Mitochondrial genomes reveal an east to west cline of steppe ancestry in Corded Ware populations

Authors

JURAS Anna CHYLEŃSKI Maciej EHLER Edvard MALMSTRÖM Helena ŻURKIEWICZ Danuta WŁODARCZAK Piotr WILK Stanisław PEŠKA Jaroslav FOJTÍK Pavel KRÁLÍK Miroslav LIBERA Jerzy BAGIŃSKA Jolanta TUNIA Krzysztof KLOCHKO Viktor I DABERT Miroslawa JAKOBSSON Mattias KOŚKO Aleksander

Year of publication 2018
Type Article in Periodical
Magazine / Source Scientific Reports
MU Faculty or unit

Faculty of Science

Citation
Web oficiální stránka vydavatele
Doi http://dx.doi.org/10.1038/s41598-018-29914-5
Keywords Mitochondrial genome; Yamnaya culture; Corded Ware culture; Neolithic; Bronze Age; Haplogroup X4; Migration
Description From around 4,000 to 2,000 BC the forest-steppe north-western Pontic region was occupied by people who shared a nomadic lifestyle, pastoral economy and barrow burial rituals.
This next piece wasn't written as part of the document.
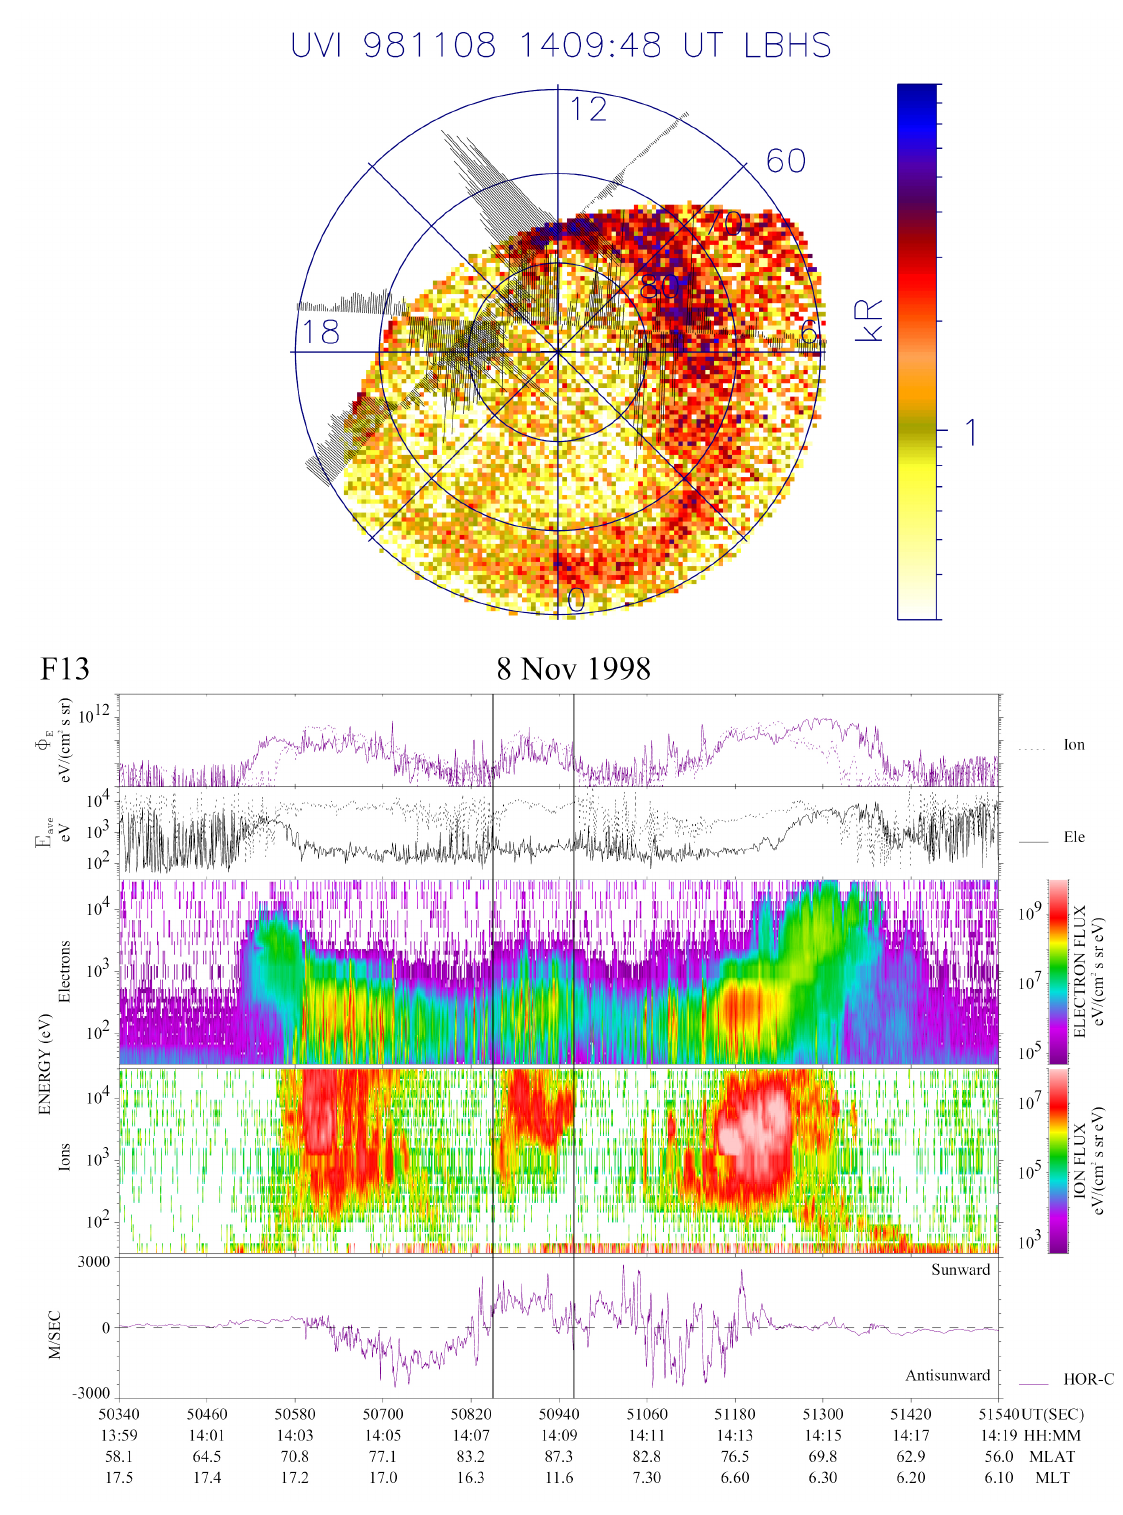
Fig. 5. Data shown from the second DMSP pass on 8 November 1998 (13:59–14:19 UT) that occurs during the UVI data period. Same format as Fig. 4. See text for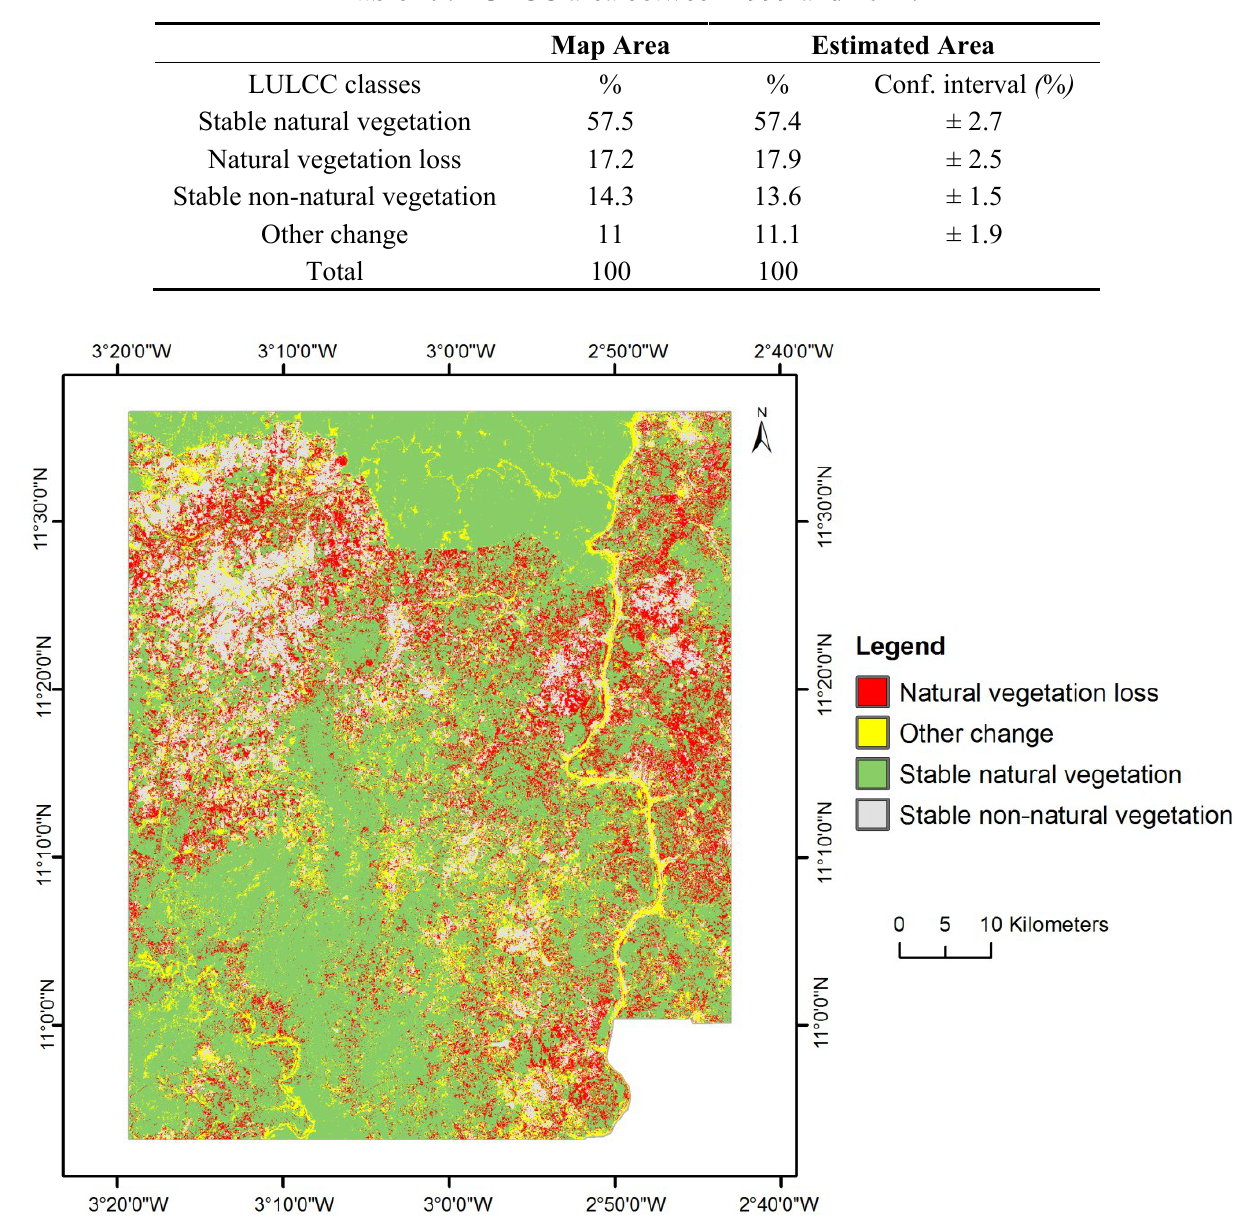
Table 19. LULCC area between 1999 and 2011.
It has been shown that these groups, especially those associated with the Yamnaya culture, played an important role in shaping the gene pool of Bronze Age Europeans, which extends into present-day patterns of genetic variation in Europe. Although the genetic impact of these migrations from the forest-steppe Pontic region into central Europe have previously been addressed in several studies, the contribution of mitochondrial lineages to the people associated with the Corded Ware culture in the eastern part of the North European Plain remains contentious. In this study, we present mitochondrial genomes from 23 Late Eneolithic and Bronze Age individuals, including representatives of the north-western Pontic region and the Corded Ware culture from the eastern part of the North European Plain. We identified, for the first time in ancient populations, the rare mitochondrial haplogroup X4 in two Bronze Age Catacomb culture-associated individuals. Genetic similarity analyses show close maternal genetic affinities between populations associated with both eastern and Baltic Corded Ware culture, and the Yamnaya horizon, in contrast to larger genetic differentiation between populations associated with western Corded Ware culture and the Yamnaya horizon. This indicates that females with steppe ancestry contributed to the formation of populations associated with the eastern Corded Ware culture while more local people, likely of Neolithic farmer ancestry, contributed to the formation of populations associated with western Corded Ware culture.